A febre é um estado que pode, entre outras coisas, sinalizar uma infecção e, por isso, um termómetro à mão é naturalmente recomendável.

Dificilmente haverá alguém que nunca tenha sentido febre. Sendo uma reacção do organismo, tanto pode resultar de um ambiente sobreaquecido, como pode sinalizar um quadro infeccioso.

De tão comum, convém saber distinguir as situações em que a febre justifica recorrer a uma ajuda profissional ou quando basta a experiência individual para lidar com a subida da temperatura do corpo.

Primeiro, a leitura do termómetro é diferente consoante se trate de um adulto ou de uma criança e do local onde a temperatura é medida. A temperatura corporal varia também entre indivíduos, ainda que o habitual oscile entre os 36ºC e os 37ºC. A variação também envolve a altura do dia, com um máximo normalmente a registar-se pelas cinco da tarde e o mínimo, algures, durante a noite.

Desde o exercício físico, às refeições, sem esquecer as emoções, são múltiplos os factores que influenciam a temperatura do nosso corpo. Tudo somado, quando é que concluímos que há febre? Para lá dos 37,5º C ou dos 38ºC, consoante esteja em causa, respectivamente, a temperatura exterior (medida na axila) ou interior (medida na boca ou no recto).

A temperatura sobe por reacção do centro termo-regulador do cérebro, situado no hipotálamo. Nos recém-nascidos, basta o sobreaquecimento do ambiente ou o excesso de roupas ou cobertores para desencadear este mecanismo de defesa. Nas crianças, a febre tem, frequentemente, uma origem viral, desaparecendo de forma tão súbita como se declarou.

No entanto, a verdade é que a febre não deve ser menosprezada. É conveniente atentar noutros sinais, como o estado de prostração ou a falta de apetite, sobretudo nas crianças. Mas também porque nem sempre é sinónimo de doença grave, há que evitar medicações precipitadas. Reduzir a quantidade de roupa vestida ou de roupa de cama, eliminando fontes de calor, é, muitas vezes, um gesto eficaz, tal como arejar o ambiente ou um banho com água tépida. Porém, se ela se prolongar por mais de três dias, e mesmo que não se declarem outros sintomas, há que procurar um médico.

 

 

Da febre à convulsão

A convulsão febril é uma consequência da febre elevada, particularmente frequente nos primeiros três anos de vida e afecta cerca de cinco por cento das crianças. É mais frequente entre os 18 meses e os três anos, sendo praticamente inexistente após os seis anos de idade.
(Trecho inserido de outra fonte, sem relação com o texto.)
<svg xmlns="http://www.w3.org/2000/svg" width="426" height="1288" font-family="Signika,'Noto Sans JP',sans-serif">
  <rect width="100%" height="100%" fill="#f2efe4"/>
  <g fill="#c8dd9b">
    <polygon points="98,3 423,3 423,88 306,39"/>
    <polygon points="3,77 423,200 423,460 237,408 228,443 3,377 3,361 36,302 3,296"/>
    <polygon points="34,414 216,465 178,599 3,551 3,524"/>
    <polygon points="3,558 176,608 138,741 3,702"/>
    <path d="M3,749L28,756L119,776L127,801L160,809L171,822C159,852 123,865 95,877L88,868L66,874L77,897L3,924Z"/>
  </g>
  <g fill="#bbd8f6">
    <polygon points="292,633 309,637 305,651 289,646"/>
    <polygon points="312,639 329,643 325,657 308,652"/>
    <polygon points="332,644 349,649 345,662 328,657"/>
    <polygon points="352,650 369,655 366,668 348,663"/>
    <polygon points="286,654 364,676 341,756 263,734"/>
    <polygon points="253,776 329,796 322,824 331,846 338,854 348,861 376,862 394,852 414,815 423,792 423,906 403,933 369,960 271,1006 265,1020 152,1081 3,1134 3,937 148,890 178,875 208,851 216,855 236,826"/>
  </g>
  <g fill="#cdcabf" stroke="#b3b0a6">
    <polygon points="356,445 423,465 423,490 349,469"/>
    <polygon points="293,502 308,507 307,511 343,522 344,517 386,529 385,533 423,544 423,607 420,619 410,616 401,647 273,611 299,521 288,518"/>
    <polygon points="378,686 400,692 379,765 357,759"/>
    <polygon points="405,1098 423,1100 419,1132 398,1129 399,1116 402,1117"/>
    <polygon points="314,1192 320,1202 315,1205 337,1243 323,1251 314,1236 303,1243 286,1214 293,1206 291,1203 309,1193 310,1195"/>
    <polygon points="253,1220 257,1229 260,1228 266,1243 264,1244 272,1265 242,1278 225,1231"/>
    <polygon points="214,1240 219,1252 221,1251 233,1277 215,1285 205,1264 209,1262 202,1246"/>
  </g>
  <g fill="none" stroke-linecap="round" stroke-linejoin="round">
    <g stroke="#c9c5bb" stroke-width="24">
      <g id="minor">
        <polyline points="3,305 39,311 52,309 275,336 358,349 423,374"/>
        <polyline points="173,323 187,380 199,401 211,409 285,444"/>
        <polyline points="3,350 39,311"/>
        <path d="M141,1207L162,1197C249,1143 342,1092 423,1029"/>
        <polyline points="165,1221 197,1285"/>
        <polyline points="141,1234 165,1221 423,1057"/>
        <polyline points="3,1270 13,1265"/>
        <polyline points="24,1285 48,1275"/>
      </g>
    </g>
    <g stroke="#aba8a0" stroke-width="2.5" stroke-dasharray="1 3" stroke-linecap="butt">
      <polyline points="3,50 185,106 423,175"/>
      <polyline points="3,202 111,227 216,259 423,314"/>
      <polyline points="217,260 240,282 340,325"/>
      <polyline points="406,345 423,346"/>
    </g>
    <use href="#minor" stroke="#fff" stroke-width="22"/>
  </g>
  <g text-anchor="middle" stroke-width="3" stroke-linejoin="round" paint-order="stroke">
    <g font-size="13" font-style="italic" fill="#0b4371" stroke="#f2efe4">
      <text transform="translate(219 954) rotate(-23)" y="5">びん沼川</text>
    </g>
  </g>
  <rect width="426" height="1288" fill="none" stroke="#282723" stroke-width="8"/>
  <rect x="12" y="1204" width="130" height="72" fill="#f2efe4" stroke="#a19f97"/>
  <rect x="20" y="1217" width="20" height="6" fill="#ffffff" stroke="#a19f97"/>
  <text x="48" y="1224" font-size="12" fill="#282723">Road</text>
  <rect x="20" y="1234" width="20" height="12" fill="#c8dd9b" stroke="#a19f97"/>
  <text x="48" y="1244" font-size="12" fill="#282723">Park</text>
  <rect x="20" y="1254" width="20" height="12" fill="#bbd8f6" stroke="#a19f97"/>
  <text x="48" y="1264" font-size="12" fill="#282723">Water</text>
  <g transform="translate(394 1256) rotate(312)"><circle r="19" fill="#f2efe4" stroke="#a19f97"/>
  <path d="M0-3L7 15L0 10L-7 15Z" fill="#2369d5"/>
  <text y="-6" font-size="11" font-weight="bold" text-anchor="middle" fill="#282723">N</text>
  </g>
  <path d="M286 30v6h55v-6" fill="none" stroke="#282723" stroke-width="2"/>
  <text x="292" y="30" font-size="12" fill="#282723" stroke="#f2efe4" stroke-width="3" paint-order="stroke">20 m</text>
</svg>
A criança perde a consciência, apresentando movimentos involuntários e descoordenados, rigidez corporal e podendo ainda “revirar” os olhos. Uma convulsão não dura habitualmente mais de cinco minutos, mas podem ser minutos de pânico para quem assiste e se sente impotente. Na mãodos pais está a possibilidade de minimizar as consequências que uma convulsão tem para a criança, evitando que ela se magoe sem impedir os seus movimentos.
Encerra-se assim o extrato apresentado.